I’m not bringing this up to boast about what an awesome white liberal I am, battling the hordes of ignorance with only two bloody knuckles and a fourth-grader’s sense of justice—I’m bringing it up because I think that was about as good a person as I’ve ever been, and after we moved down south that fearless championing of human rights fell into something more cautious and careful. As I grew older I would still engage people in debate, but there comes a time when you have to stop punching people who disagree with you.

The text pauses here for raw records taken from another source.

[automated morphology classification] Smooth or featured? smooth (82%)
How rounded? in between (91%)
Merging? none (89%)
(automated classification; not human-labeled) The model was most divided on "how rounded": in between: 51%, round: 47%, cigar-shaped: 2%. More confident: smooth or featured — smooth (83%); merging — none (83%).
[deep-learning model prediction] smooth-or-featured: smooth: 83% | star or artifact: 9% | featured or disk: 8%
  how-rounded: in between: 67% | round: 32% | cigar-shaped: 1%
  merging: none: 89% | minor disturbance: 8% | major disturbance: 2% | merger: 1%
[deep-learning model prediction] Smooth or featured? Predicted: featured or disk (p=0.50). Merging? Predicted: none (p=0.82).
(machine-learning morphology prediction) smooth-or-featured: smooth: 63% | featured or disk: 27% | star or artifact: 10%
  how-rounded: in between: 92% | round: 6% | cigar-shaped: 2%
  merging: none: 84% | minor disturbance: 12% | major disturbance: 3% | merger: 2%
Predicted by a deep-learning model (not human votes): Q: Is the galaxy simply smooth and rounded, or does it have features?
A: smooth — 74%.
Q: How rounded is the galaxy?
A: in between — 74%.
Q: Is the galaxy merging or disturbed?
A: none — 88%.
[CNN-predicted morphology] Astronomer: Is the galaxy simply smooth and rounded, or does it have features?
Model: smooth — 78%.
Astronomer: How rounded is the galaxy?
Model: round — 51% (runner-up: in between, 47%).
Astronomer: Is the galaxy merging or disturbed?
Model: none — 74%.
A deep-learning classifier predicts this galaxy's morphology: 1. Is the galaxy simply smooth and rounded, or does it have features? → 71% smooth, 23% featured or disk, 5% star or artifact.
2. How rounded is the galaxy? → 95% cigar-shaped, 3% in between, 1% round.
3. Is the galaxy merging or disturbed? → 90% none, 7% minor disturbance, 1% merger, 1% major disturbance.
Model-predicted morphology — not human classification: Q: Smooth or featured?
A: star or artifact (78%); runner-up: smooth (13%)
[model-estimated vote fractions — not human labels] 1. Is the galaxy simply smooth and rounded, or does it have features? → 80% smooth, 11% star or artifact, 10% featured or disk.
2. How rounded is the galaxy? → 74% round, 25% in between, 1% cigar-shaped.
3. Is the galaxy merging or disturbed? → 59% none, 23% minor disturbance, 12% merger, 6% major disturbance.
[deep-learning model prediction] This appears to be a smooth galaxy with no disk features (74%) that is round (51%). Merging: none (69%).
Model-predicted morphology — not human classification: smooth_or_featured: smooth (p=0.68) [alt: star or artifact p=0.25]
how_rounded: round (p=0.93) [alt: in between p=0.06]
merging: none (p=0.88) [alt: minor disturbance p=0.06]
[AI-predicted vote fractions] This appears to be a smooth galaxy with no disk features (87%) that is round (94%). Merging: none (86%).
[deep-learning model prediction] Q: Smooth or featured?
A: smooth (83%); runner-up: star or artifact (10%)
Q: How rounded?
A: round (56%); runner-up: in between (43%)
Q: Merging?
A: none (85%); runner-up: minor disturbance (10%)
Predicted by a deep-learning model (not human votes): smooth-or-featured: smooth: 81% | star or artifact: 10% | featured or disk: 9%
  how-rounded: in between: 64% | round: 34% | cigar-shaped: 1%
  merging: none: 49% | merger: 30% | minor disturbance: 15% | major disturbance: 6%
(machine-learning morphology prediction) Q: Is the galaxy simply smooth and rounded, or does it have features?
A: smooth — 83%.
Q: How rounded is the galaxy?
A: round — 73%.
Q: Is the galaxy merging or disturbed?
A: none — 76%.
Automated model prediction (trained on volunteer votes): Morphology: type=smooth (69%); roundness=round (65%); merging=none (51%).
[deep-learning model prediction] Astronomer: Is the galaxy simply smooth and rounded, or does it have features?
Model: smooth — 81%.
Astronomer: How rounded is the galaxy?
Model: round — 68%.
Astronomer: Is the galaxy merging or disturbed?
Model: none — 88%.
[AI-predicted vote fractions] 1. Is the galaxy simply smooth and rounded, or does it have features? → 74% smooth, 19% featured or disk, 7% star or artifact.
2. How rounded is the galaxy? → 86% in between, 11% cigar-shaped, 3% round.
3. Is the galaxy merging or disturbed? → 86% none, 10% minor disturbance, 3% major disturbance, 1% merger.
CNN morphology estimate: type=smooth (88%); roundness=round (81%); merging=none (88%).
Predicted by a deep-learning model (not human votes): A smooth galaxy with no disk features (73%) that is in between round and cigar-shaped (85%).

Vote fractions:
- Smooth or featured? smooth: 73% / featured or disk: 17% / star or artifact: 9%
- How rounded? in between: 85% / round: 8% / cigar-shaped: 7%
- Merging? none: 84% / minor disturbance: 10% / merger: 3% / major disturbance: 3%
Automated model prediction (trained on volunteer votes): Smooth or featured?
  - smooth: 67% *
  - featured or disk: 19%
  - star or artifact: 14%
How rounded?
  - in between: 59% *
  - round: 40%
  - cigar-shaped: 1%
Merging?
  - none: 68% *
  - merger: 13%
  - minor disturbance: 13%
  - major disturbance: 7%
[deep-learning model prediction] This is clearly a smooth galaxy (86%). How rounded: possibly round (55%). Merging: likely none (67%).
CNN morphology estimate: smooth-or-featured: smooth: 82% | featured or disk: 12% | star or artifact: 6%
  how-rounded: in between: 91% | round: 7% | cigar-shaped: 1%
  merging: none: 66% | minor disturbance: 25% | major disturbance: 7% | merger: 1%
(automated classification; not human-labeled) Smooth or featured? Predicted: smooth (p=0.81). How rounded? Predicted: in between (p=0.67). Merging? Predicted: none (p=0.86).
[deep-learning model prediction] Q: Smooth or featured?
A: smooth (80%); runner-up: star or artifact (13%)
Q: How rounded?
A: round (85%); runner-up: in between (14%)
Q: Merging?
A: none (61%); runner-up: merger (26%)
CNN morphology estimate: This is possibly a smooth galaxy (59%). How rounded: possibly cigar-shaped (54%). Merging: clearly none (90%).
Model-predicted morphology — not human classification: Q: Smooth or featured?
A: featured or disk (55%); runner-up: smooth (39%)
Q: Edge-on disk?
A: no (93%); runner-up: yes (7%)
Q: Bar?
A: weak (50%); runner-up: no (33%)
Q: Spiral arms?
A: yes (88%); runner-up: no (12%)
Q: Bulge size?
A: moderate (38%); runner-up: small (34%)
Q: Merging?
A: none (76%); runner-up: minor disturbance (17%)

Flash forward to the day when I’m an adult with online friends I’ve never met in real life and we get to a unique problem—it’s much easier, for me, at least, to get a feel for someone when they’re standing in front of me than it is to figure it all out based only on black-and-white text on a computer monitor. In the absence of hard evidence to the contrary, I would give people the benefit of the doubt, since I tend to be given to the blatherz myself and wouldn’t want someone to assume the worst about me based on some ill-considered sentence structure, but the longer I was online and the more angry, bigoted posts I would see the less willing to give people the benefit of the doubt I became, and, unfortunately, the more I began to question the effectiveness in mature discourse as a way of educating bigots. This led to a prickly impasse—how much should we tolerate bigotry in the hopes of changing minds through reasonable debate when said bigotry shows little sign of relenting even in the face of facts and figures and many a testimonial?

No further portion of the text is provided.